British engraver, poet, and novelist Jane Taylor was born in London to Ann Martin Taylor and Isaac Taylor, an engraver, painter, and minister.

Taylor frequently collaborated with her sister Ann, and the two were some of the earliest known children’s poets. A few of their poems, including “Twinkle, Twinkle Little Star” (first published as “The Star”), later became nursery rhymes. The pair’s publications include Original Poems for Infant Minds (1804), Rhymes for the Nursery (1806), Limed Twigs to Catch Young Birds (1808), City Scenes; or, A Peep into London: for good children (1809), Hymns for Infant Minds (1810), Original Hymns for Sunday School (1812), and The Linnet’s Life: Twelve Poems (1822).

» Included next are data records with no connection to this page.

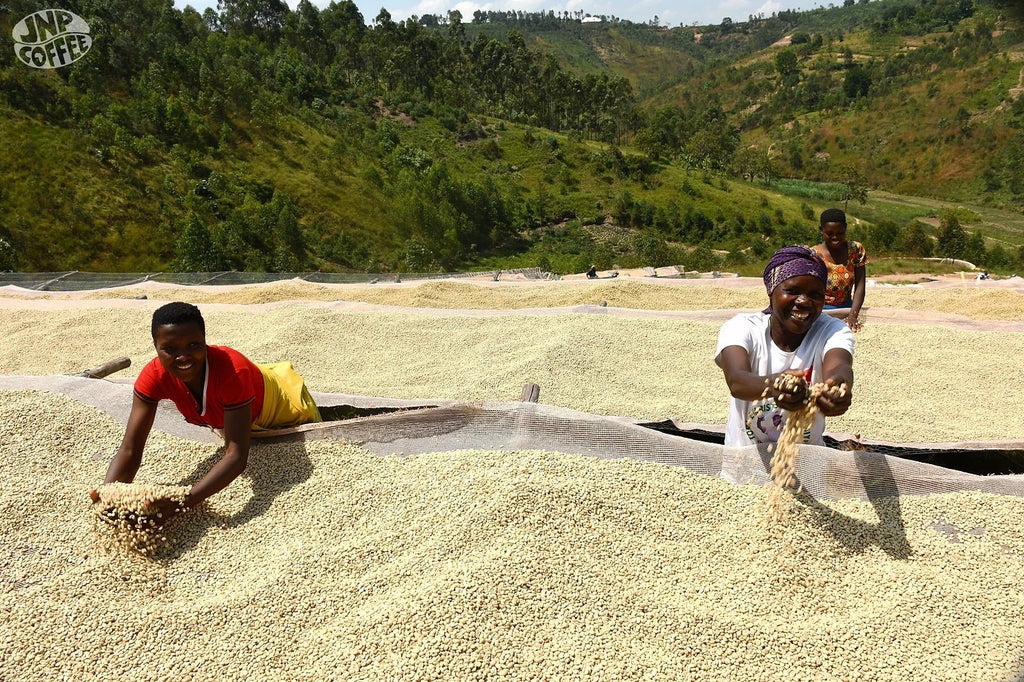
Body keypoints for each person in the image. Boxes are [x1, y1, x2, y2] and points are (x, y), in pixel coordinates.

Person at [90, 302, 322, 522]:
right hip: (234, 409)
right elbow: (131, 448)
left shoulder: (232, 373)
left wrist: (183, 502)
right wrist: (108, 495)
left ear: (205, 342)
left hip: (281, 407)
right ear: (155, 347)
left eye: (193, 345)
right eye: (170, 349)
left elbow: (237, 455)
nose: (183, 357)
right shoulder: (154, 376)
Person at [715, 246, 855, 448]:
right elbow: (737, 381)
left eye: (815, 294)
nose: (804, 301)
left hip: (808, 464)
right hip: (743, 464)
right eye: (792, 291)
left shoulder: (833, 330)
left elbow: (840, 366)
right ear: (772, 290)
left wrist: (839, 387)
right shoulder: (742, 327)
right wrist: (776, 385)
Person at [808, 208, 867, 331]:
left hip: (846, 308)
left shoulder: (855, 250)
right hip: (820, 309)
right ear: (821, 230)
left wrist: (853, 315)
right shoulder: (813, 255)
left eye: (840, 233)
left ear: (845, 228)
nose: (835, 238)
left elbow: (860, 284)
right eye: (829, 234)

Their revision and expansion of an 18th-century book of humorous children’s verse was published as Signor Topsy-Turvy’s Wonderful Magic Lantern, or, The world turned upside down (1810), and the sisters also contributed significantly to The Associate Minstrels (1810), a book of children’s poetry.

Following her sister’s marriage, Jane moved with her brother Isaac to his home in Devon, where she composed her first solo work, the children’s novel Display: A Tale for Young People (1815), as well as the satire Essays in Rhyme on Morals and Manners (1816). She maintained her focus on children’s literature and, beginning in 1816, was a regular contributor to Youth’s Magazine.

Taylor’s work was widely reviewed and translated during her lifetime, and poet Robert Browning acknowledged her influence on his work. Contemporary critic Stuart Curran noted, “Taylor’s capacity to reveal the inner life as a thing is, it could be asserted, unrivaled in English literature before Dickens.”